Anne-baba sabah erkenden kalkmışlar ve düşünürler çocuklarının bugününü, yarınını. Anne dert yanar, kızım beni anlamıyor, ne desem ters tepiyor, kafasının dikine gidiyor, ne olacak bu kızın hali bilmiyorum. Aslında dersleri de iyi ve bildiği şeyi çok iyi savunuyor ama ah ah, nerede bizim zamanımızın kızları. Baba’da başlar söylenmeye, bizim oğlan eve geç geliyor nerelerde takılıyor bilmiyorum. Dersleri aslında çok iyi ama yanlış şeyleri düşünüyor, savunuyor. Yanlış takımı, yanlış partiyi, yanlış kuralı, yanlış kişileri… Tutuyor-seviyor.
İnsan ilişkileri, tıpkı birbirine bağlı kaplardaki su gibi, sürekli bir etkileşim halindedir. Bir ilişkideki bir kişinin deneyimi, duygusu veya düşüncesi, diğer kişinin de deneyimini, duygusunu ve düşüncesini etkiler. Bazen mutlu eden bazen de nereye varacağını bilemediğimizi bu etkileşim, tıpkı bir kaptaki su seviyesinin yükselmesi veya düşmesi diğer kapları da etkilemesi gibi, bir ilişkideki bir kişinin davranışı, diğerinin tepkisini ve dolayısıyla ilişkinin gidişatını belirler.

* [Bilgiyi Kullanma]:
(A) Alıntıda insan ilişkileri neye benzetiliyor?
(B) Alıntının "Anne-baba sabah erkenden" sözcükleriyle başlayıp "yanlış kişileri… Tutuyor-seviyor." sözcükleriyle biten bölümünü, bu son sözcükler de dahil olmak üzere, aynen yazın.
Yanıt verirken yalnızca alıntıdaki bilgilere dayanın.

* [Veri Kesiti]:
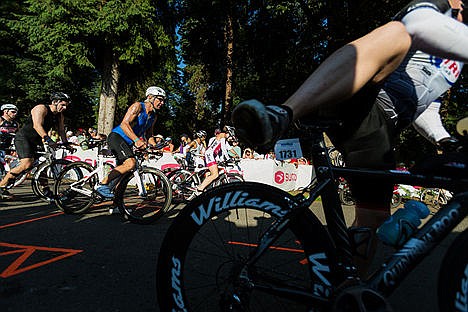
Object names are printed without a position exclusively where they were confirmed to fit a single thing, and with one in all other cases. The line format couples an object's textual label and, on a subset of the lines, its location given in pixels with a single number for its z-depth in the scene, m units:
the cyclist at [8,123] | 6.94
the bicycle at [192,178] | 7.27
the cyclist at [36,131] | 5.65
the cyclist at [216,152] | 7.56
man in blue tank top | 4.78
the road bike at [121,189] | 4.75
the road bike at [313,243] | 1.25
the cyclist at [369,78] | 1.15
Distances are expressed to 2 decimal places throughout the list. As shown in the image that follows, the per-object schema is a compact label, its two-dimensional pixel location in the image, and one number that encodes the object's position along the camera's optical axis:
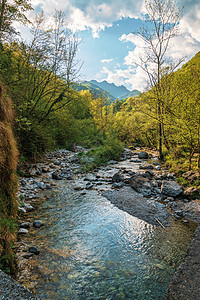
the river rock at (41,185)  7.61
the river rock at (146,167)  12.22
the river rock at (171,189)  7.22
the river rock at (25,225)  4.57
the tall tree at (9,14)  6.56
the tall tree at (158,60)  13.06
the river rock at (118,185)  8.54
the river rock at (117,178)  9.46
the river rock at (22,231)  4.30
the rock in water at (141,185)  7.74
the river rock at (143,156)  16.64
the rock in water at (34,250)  3.68
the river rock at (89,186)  8.39
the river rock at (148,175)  9.76
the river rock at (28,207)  5.56
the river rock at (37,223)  4.72
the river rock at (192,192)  6.95
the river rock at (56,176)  9.32
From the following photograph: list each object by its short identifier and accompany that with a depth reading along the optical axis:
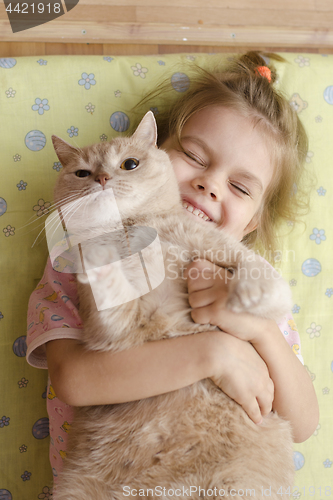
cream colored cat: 0.69
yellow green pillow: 0.84
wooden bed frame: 1.00
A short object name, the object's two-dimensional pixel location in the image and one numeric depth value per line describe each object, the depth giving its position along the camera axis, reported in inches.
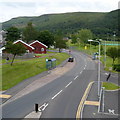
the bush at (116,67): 1722.9
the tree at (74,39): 5021.9
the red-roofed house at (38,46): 2691.9
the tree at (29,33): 3309.5
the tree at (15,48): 1523.7
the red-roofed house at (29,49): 2404.0
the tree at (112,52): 1823.9
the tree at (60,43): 2934.3
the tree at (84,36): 4729.3
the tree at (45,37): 3112.7
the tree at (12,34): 3262.1
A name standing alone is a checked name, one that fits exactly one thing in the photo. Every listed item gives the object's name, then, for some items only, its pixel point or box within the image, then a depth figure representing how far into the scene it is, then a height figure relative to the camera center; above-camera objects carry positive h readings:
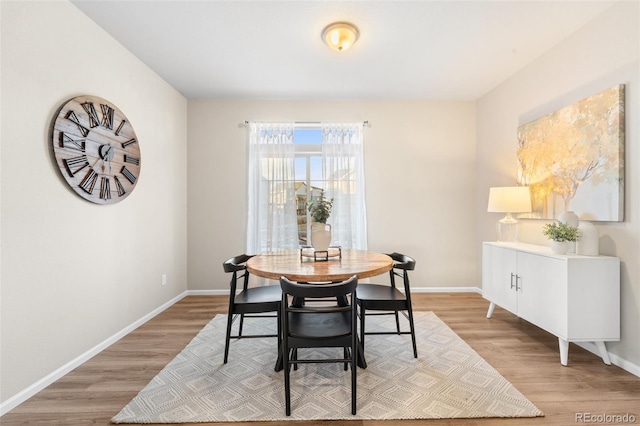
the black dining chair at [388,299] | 2.23 -0.65
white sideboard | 2.17 -0.63
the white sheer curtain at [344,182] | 4.07 +0.43
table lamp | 2.98 +0.13
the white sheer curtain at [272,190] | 4.05 +0.32
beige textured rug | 1.70 -1.15
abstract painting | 2.21 +0.47
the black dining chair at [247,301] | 2.21 -0.66
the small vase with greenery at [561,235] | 2.31 -0.18
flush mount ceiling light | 2.43 +1.50
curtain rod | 4.10 +1.27
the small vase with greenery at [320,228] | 2.47 -0.12
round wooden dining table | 1.89 -0.38
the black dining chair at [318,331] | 1.64 -0.70
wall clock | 2.11 +0.52
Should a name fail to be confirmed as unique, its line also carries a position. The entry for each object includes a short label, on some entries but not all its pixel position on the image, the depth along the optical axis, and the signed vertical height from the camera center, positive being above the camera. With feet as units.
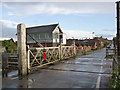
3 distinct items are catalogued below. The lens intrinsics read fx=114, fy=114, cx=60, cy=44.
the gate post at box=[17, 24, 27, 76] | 23.06 -0.90
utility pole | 36.75 +8.77
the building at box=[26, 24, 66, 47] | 109.19 +10.32
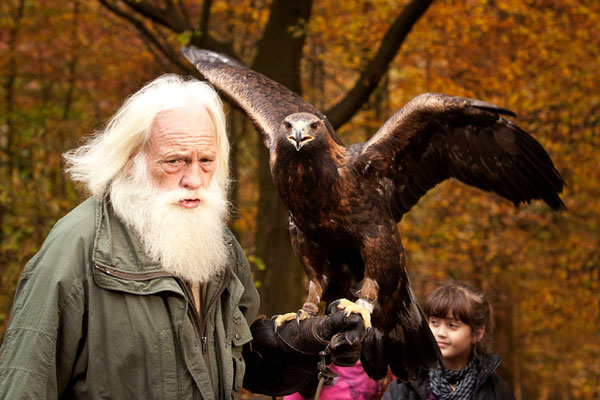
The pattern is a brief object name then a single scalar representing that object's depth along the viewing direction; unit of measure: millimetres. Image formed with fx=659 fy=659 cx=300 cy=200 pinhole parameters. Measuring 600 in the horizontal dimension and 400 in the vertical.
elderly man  2264
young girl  3496
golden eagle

* [Etkinlik Cevapları]:
(A) Birbirine bağlı kaplardaki suya.

(B)
Anne-baba sabah erkenden kalkmışlar ve düşünürler çocuklarının bugününü, yarınını. Anne dert yanar, kızım beni anlamıyor, ne desem ters tepiyor, kafasının dikine gidiyor, ne olacak bu kızın hali bilmiyorum. Aslında dersleri de iyi ve bildiği şeyi çok iyi savunuyor ama ah ah, nerede bizim zamanımızın kızları. Baba’da başlar söylenmeye, bizim oğlan eve geç geliyor nerelerde takılıyor bilmiyorum. Dersleri aslında çok iyi ama yanlış şeyleri düşünüyor, savunuyor. Yanlış takımı, yanlış partiyi, yanlış kuralı, yanlış kişileri… Tutuyor-seviyor.